|VAN ALPHEN, LIEKE - University Of Alberta|
|FODOR, CHISTOPHER - University Of Alberta|
|WENZEL, CORY - University Of Alberta|
|ASHMUS, ROGER - University Of Alberta|
|Miller, William - Bill|
|STINZI, ALAIN - University Of Ottawa|
|LOWARY, TODD - University Of Alberta|
|SZYMANSKI, CHRISTINE - University Of Alberta|
Submitted to: Meeting Abstract
Publication Type: Abstract Only
Publication Acceptance Date: 8/10/2011
Publication Date: N/A
Interpretive Summary: Campylobacter jejuni are the most commonly reported agent of bacterial foodborne illness in North America. C. jejuni decorates its outer surface with a series of sugar structures and phosphorylated groups. One such groups is O-methyl phosphoramidate. These decorations are common among C. jejuni strains and in related organisms. The genes necessary for synthesizing these decorations were recently confirmed through mutational analysis. Mutants lacking these decorations were more sensitive to blood serum proteins, however they showed a greater invasion potential into human cells. A wax moth larval model was used to study these decorated cells – cells so decorated kill wax moth larvae. Mutational analysis of the O-methyl phosphoramidate genes indicated that disruption of some genes still lead to a reduced killing response. The experiments suggested that the decorated sugar structures still killed moth larvae even though they were never displayed on the outer surface.

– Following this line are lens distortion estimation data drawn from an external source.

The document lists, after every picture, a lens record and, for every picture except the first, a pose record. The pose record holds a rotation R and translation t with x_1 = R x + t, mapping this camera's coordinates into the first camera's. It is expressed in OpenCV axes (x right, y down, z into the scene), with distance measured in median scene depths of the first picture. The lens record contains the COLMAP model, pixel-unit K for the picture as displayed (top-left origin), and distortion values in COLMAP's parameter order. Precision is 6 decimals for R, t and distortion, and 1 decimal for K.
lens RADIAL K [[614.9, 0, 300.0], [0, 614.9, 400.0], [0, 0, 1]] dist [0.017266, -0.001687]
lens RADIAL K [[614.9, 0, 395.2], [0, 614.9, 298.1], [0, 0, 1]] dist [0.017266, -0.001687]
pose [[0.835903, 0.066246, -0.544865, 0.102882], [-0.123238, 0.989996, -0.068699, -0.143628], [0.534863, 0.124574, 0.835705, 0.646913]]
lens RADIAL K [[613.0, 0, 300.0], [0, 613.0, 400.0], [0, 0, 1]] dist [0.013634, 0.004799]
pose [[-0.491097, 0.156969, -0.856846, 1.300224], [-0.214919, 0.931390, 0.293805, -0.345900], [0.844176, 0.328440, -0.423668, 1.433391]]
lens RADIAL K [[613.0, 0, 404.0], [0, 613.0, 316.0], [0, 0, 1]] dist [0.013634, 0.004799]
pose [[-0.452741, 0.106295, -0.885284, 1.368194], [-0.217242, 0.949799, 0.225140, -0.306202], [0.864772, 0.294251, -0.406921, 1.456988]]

Technical Abstract: Campylobacter jejuni is the most commonly reported cause of bacterial foodborne illness in North America. C. jejuni decorates its surface polysaccharides with a variety of variable phosphorylated structures, including O-methyl phosphoramidate (MeOPN) modifications on the capsular polysaccharide. Although MeOPN moieties are present in ~70% of C. jejuni isolates as well as several other members of the epsilonproteobacteria, little is known about their biological role. The C. jejuni genes involved in MeOPN biosynthesis and transfer to capsule have previously been identified in strain 11168, and our group has recently confirmed via site-directed mutagenesis that homologous genes in the highly virulent strain 81-176 are required for the biosynthesis and transfer of MeOPN. To determine the biological significance of MeOPN expression in C. jejuni, a variety of in vitro and in vivo assays were performed comparing the wild-type 81-176 strain to knockout mutants deficient in biosynthesis (cj1416) or transfer (orf7/orf20) of MeOPN. Mutants lacking MeOPN were more sensitive to serum and exhibited 10-fold greater invasion of Caco-2 epithelial cells. To investigate the potential insecticidal effects of the MeOPN structure in vivo, we used the Galleria mellonella (wax moth larvae) model system in which live C. jejuni bacterial cells are injected into the hemolymph of the larvae. In this model, wild type C. jejuni 81-176 efficiently killed G. mellonella in a dose-dependent manner and the cj1416 mutant displayed reduced killing, while complementation of this mutant resulted in wild-type killing. Interestingly, the orf7/orf20 mutant killed G. mellonella as efficiently as wild-type, suggesting that accumulation of MeOPN within the bacterial cells might be killing the insects. Infection experiments with piglets demonstrated that the cj1416 mutant was outcompeted by the wild-type strain. In contrast, the orf7/orf20 mutant showed similar levels of colonization as wild-type.